More critically, the particular nature of this emergency means that elected politicians can’t all physically sit in their legislatures together. This has cut off the ability of Parliament and legislatures all across the country to play a role in representing Canadians and do their important work in holding governments to account. While this is a good time to put partisan interests aside, it is not a time to put politics aside — good politics are how our elected representatives make sure our interests are heard and reflected in the critical decisions that affect our lives and our community.

In Ottawa, the House of Commons is working to figure out how the House can meet its functions while maintaining the safety of physical distancing. At local, provincial and national levels we need our representatives at the table. Across Canada many local governments are already meeting remotely.

 

Thinking forward

The measures that governments have rolled out over the last few weeks are emergency life-saving measures for the economy. But when we get through this phase we still need to have a plan for a long, potentially painful period of rehabilitation.

There is plenty of uncertainty. We don’t know how long the COVID-19 pandemic will last and how many people will fall ill. We know even less about what the economic, social and geopolitical consequences will be.

We need to start planning for different scenarios so that we are ready. There is plenty of reason to believe that our economic context will look very different and that our public policy will need to as well. There are plenty of reasons why things in 2021 cannot and should not look the same as they did in 2019.
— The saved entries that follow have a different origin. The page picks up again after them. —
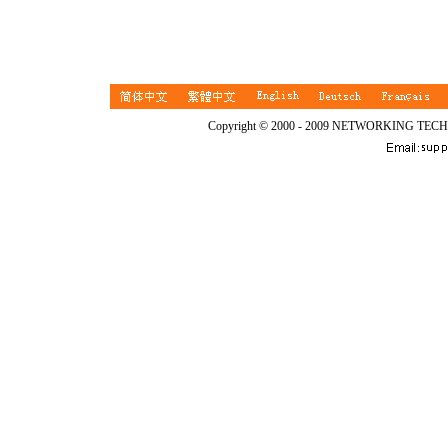
Copyright © 2000 - 2009 NETWORKING TEC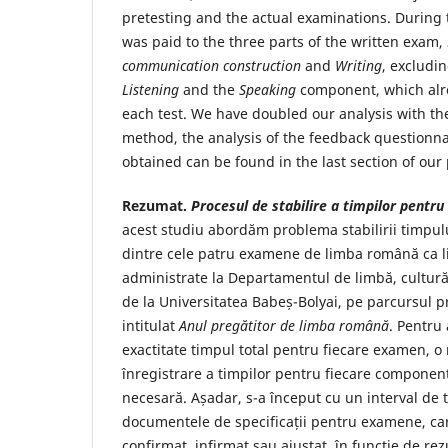
pretesting and the actual examinations. During t
was paid to the three parts of the written exam,
communication construction
and
Writing
, excludi
Listening
and the
Speaking
component, which alre
each test. We have doubled our analysis with the
method, the analysis of the feedback questionna
obtained can be found in the last section of our
Rezumat.
Procesul de stabilire a timpilor pentr
acest studiu abordăm problema stabilirii timpulu
dintre cele patru examene de limba română ca li
administrate la Departamentul de limbă, cultură 
de la Universitatea Babeș-Bolyai, pe parcursul
intitulat
Anul pregătitor de limba română
. Pentru 
exactitate timpul total pentru fiecare examen, 
înregistrare a timpilor pentru fiecare component 
necesară. Așadar, s-a început cu un interval de t
documentele de specificații pentru examene, car
confirmat, infirmat sau ajustat, în funcție de rez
The old Rahm Emanuel quote that “a crisis is a terrible thing to waste” suggests a cynical play to use the pandemic as a launchpad to achieve political goals that would be difficult in normal times.  But the crisis has also exposed deep shortcomings in the resilience of our economy and institutions, and the way that our systems overlook huge groups of people (such as caregivers and “gig workers” that don’t fit traditional employment patterns). Our governments and our other leaders need to think about the longer-term challenge of recovery at the same time that they respond to the current crisis.

 

A tribute to the people keeping things going

We also need to think about what we owe to the people on the front lines of this crisis who are physically, mentally and financially most in harm’s way. When the country mobilized for the Second World War, we recognized the debt that we owed to those who served. Beyond the financial support and programs for returning soldiers to rejoin the civilian economy, we also created new initiatives like the Canada Mortgage and Housing Corporation to respond to their need for affordable workforce housing.
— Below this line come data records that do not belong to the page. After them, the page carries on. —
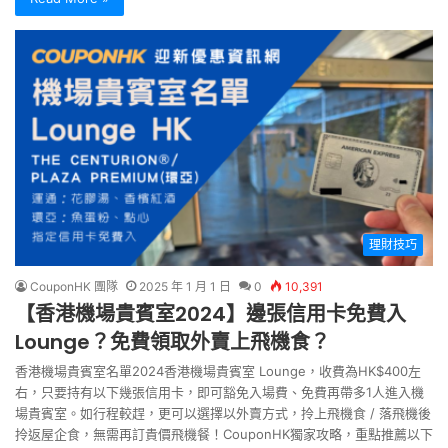
理財技巧
CouponHK 團隊
2025 年 1 月 1 日
0
10,391
【香港機場貴賓室2024】邊張信用卡免費入
Lounge？免費領取外賣上飛機食？
香港機場貴賓室名單2024香港機場貴賓室 Lounge，收費為HK$400左
右，只要持有以下幾張信用卡，即可豁免入場費、免費再帶多1人進入機
場貴賓室。如行程較趕，更可以選擇以外賣方式，拎上飛機食 / 落飛機後
拎返屋企食，無需再訂貴價飛機餐！CouponHK獨家攻略，重點推薦以下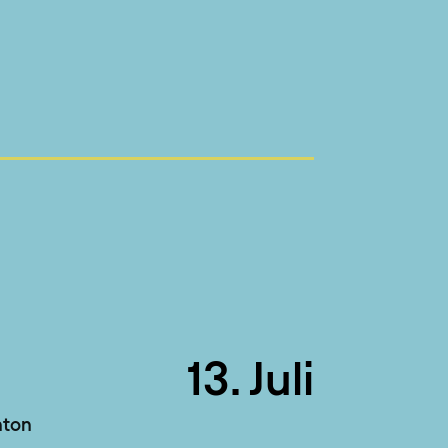
13. Juli
nton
Today across Canada while some of us stay home others are going to work to serve our communities in different ways. They include healthcare workers, farmers, manufacturing workers in critical industries, grocery workers and delivery workers. Many of these workers have little in the way of economic protection or insurance. A modest raise in “danger pay” over the period of the crisis doesn’t cut it. Most of them did not choose to be on the front lines, but that’s where they found themselves. We see now how much these often-under-paid positions prop our society up. When their jobs are no longer the official “essential services” of the crisis, we owe them to do better.

Noah Zon is the co-founder of Springboard Policy, a public policy research and advisory firm based in Toronto. He has spent his career in public policy in the non-profit sector, think tanks and public service.